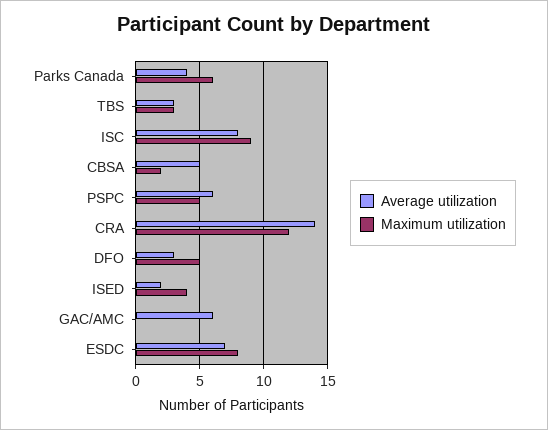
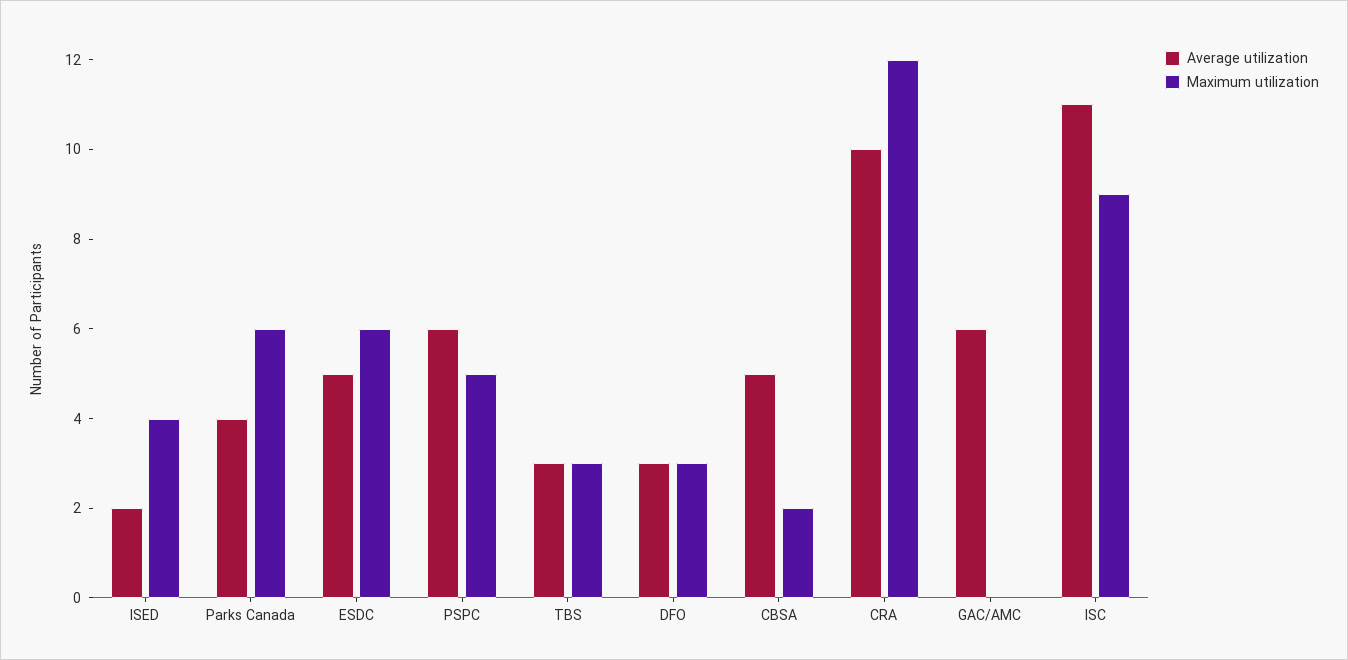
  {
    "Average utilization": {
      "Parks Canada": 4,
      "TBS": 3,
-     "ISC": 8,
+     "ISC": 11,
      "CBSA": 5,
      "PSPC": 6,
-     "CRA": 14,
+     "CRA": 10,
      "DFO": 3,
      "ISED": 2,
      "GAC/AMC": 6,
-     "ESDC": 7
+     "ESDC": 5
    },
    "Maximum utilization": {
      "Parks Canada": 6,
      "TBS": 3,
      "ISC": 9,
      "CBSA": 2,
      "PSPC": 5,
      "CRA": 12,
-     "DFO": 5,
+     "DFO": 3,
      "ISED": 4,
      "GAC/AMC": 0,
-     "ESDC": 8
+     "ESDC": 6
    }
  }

■ ■ ■ ■ ■

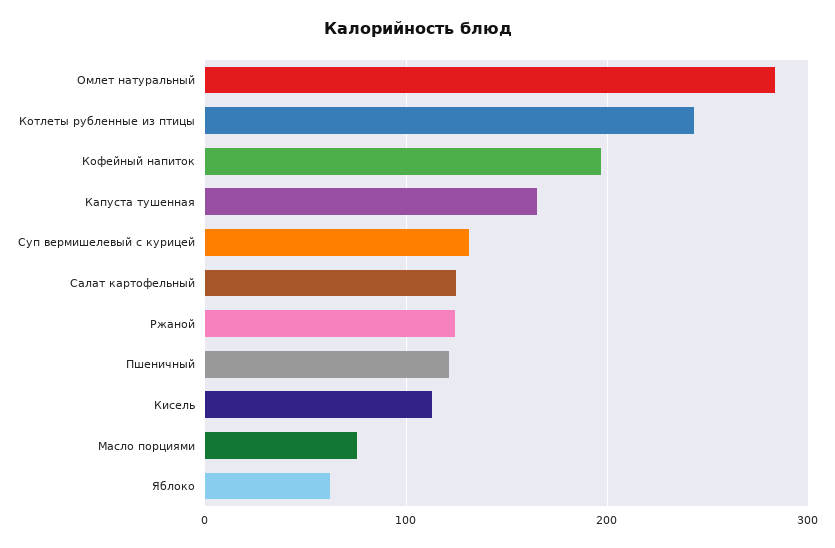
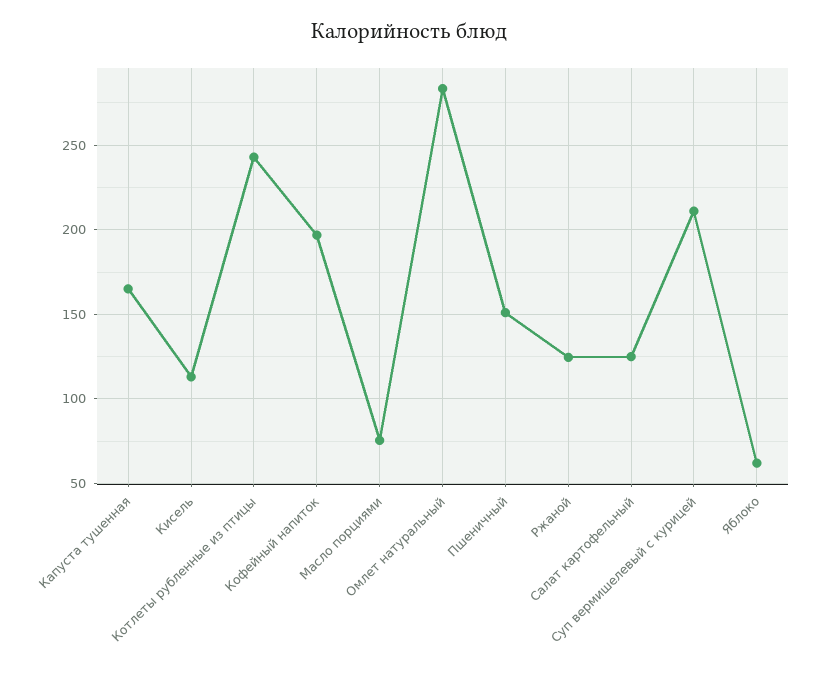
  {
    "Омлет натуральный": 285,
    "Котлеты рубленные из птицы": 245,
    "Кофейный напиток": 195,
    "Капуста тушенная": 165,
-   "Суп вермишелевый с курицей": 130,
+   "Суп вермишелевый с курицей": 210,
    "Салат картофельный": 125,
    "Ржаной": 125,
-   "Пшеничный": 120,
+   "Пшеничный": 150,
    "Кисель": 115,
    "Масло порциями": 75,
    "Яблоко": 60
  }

■ ■ ■ ■ ■

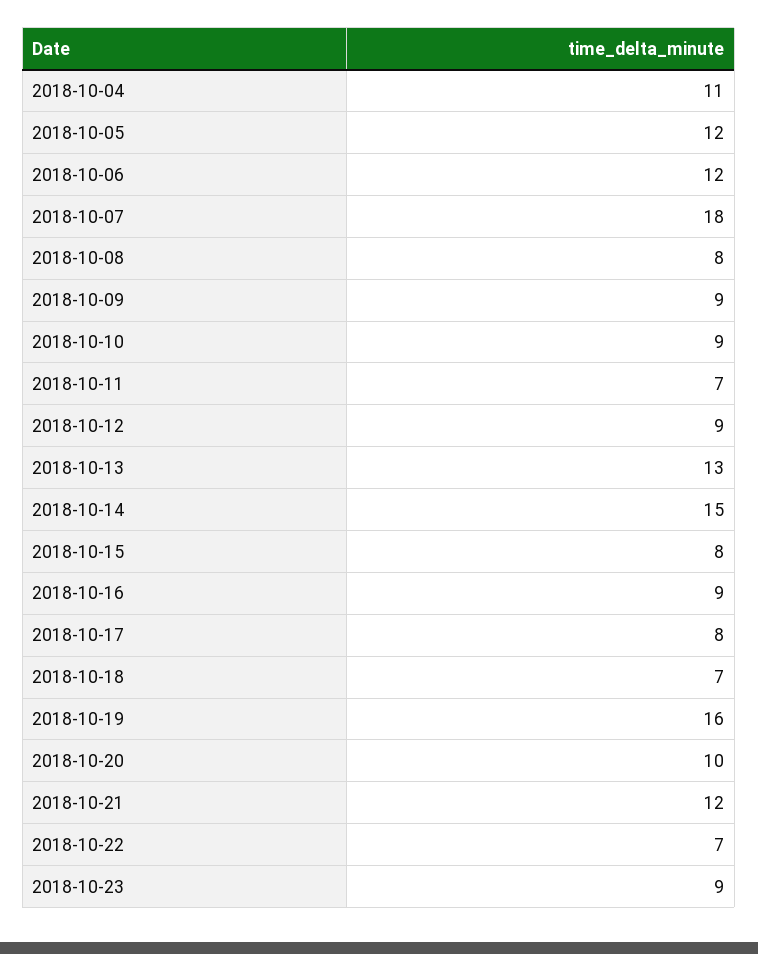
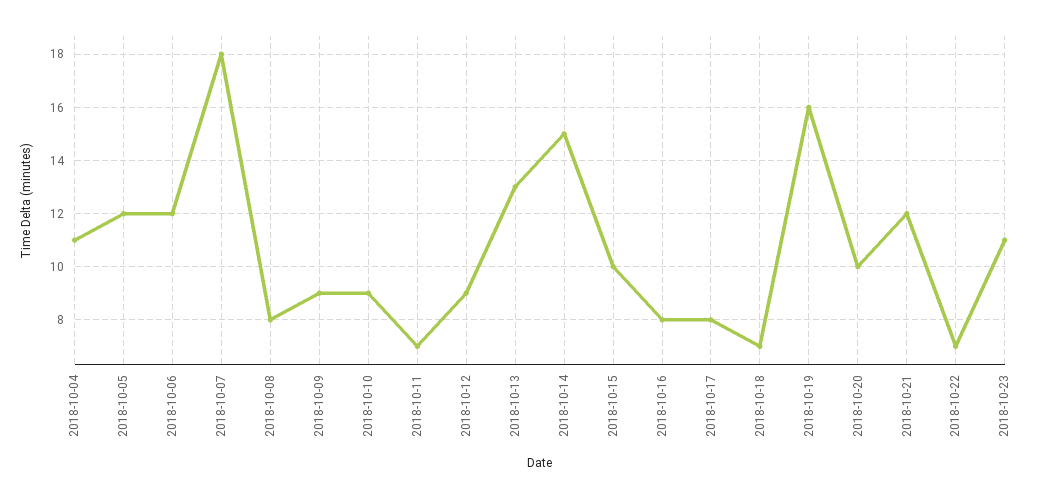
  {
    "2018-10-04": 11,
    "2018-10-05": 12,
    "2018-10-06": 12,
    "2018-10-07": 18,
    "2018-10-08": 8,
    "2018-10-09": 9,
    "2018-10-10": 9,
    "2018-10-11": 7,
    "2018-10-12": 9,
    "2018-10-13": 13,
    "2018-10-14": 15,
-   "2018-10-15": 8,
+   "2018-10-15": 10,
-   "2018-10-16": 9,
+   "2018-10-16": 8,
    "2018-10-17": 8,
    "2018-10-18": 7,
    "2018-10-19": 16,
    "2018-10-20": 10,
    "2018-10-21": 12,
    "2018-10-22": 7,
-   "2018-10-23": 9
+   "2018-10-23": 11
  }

■ ■ ■ ■ ■

Instructions for the task:
The number of lines containing "вермишелевый" is all that is wanted; tally them in the data.

Response to this exercise:
2